Impact on Power Quality of Restoration of Air-Conditioning Load Following Service Interruption
Nosh Medora, Exponent Failure Analysis Associates
Alexander Kusko, Exponent Failure Analysis Associates

The electric utility industry has been concerned with “cold load pickup” on primary feeders following service interruptions. The effect has not been recognized, except as “switching” in the power quality domain. In a hot day, the air-conditioning load is usually a major component of the feeder load. That load component can triple for up to an hour while all of the air-conditioners thermostats call for maximum cooling. The effect depends on the ratio of actual MW to installed MW before the service interruption. The consequences on power quality include voltage sag, feeder fuse blowing and feeder circuit breaker tripping.

Puerto Rico Electric Power Authority Power Quality Monitoring and Benchmarking Project
Professor Efrain O’Neill-Carrillo, University of Puerto Rico - Mayaguez

The Puerto Rico Electric Power Authority (PREPA), have tracked SAIDI and SAIFI indices during the past 20 years. However a record of voltage sags, swells and momentary interruptions does not exist. PREPA is the sole utility for the entire Island. The clients that assume the major costs of power generation and transmission are in the industrial sector. These clients are also more sensitive to sags, swells and momentary interruptions. Given Puerto Rico’s industrialized economy, and due to a growing concern of clients about the integrity and availability of their power delivery systems, PREPA has found the need to pay more attention to power quality issues. PREPA is working on establishing a program for continuous power quality monitoring on the electrical system. With this system statistics of power quality will be gathered, mainly voltage sag performance for the entire island. This project is in the first stage, the site selection process. We are considering aspects such as substations sites with demand meters that have power quality capabilities that are not being utilized, regional distribution of substations and transmission centers, lightning flash density, topography, faults incidence, and critical loads. Students from the University of Puerto Rico-Mayagüez have actively participated in this first phase of the project.

Using Distribution Relays To Monitor Power Quality Problems And Take Corrective Action
Jim Mack, SEL

Utility companies and power delivery independents IPO’s are expected to provide uninterrupted and unmolested power in today’s competitive marketplace.

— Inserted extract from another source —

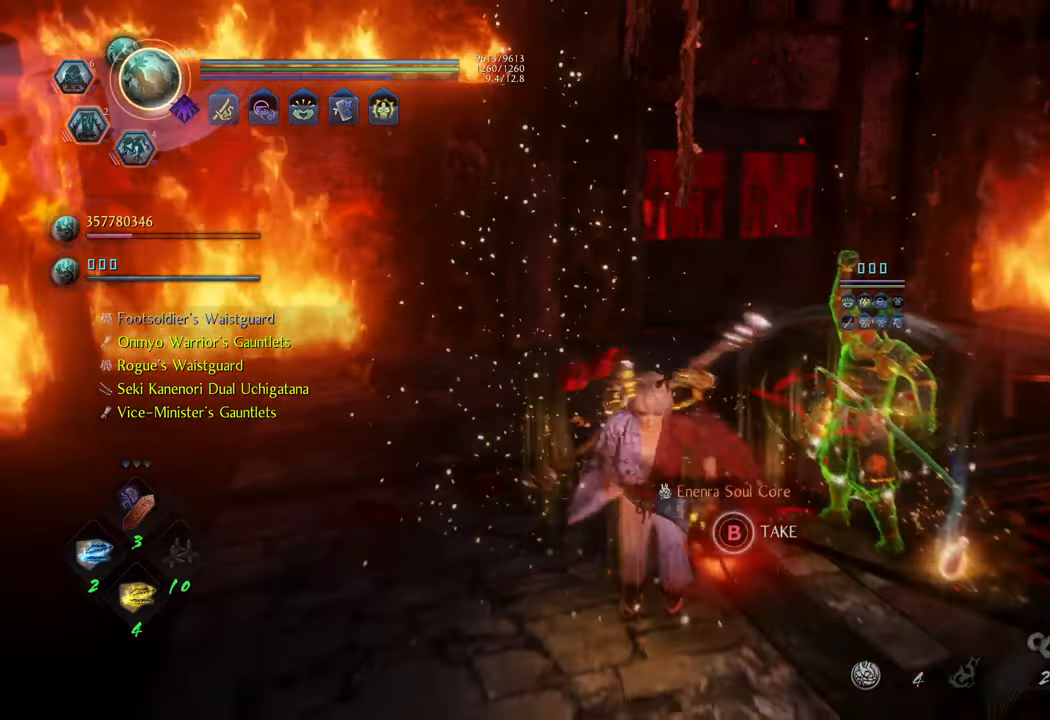
{"buttons": ["B"], "left_stick": "center", "right_stick": "center", "events": []}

To meet the challenge they must learn to use every available resource at their disposal. Today’s relaying systems have the ability to sample system quantities at a sufficient rate to monitor voltage swells, sags, and harmonics and capture these waveforms when abnormal conditions are present. Moreover, with advanced programming logic these relaying systems can take action to correct these very problems that they detect in real time. The result is a smart power delivery system that can and will react much more quickly that possible with human intervention. This paper will discuss how to set up and program protective relaying systems to perform system switching and control. Several practical examples will be presented for consideration.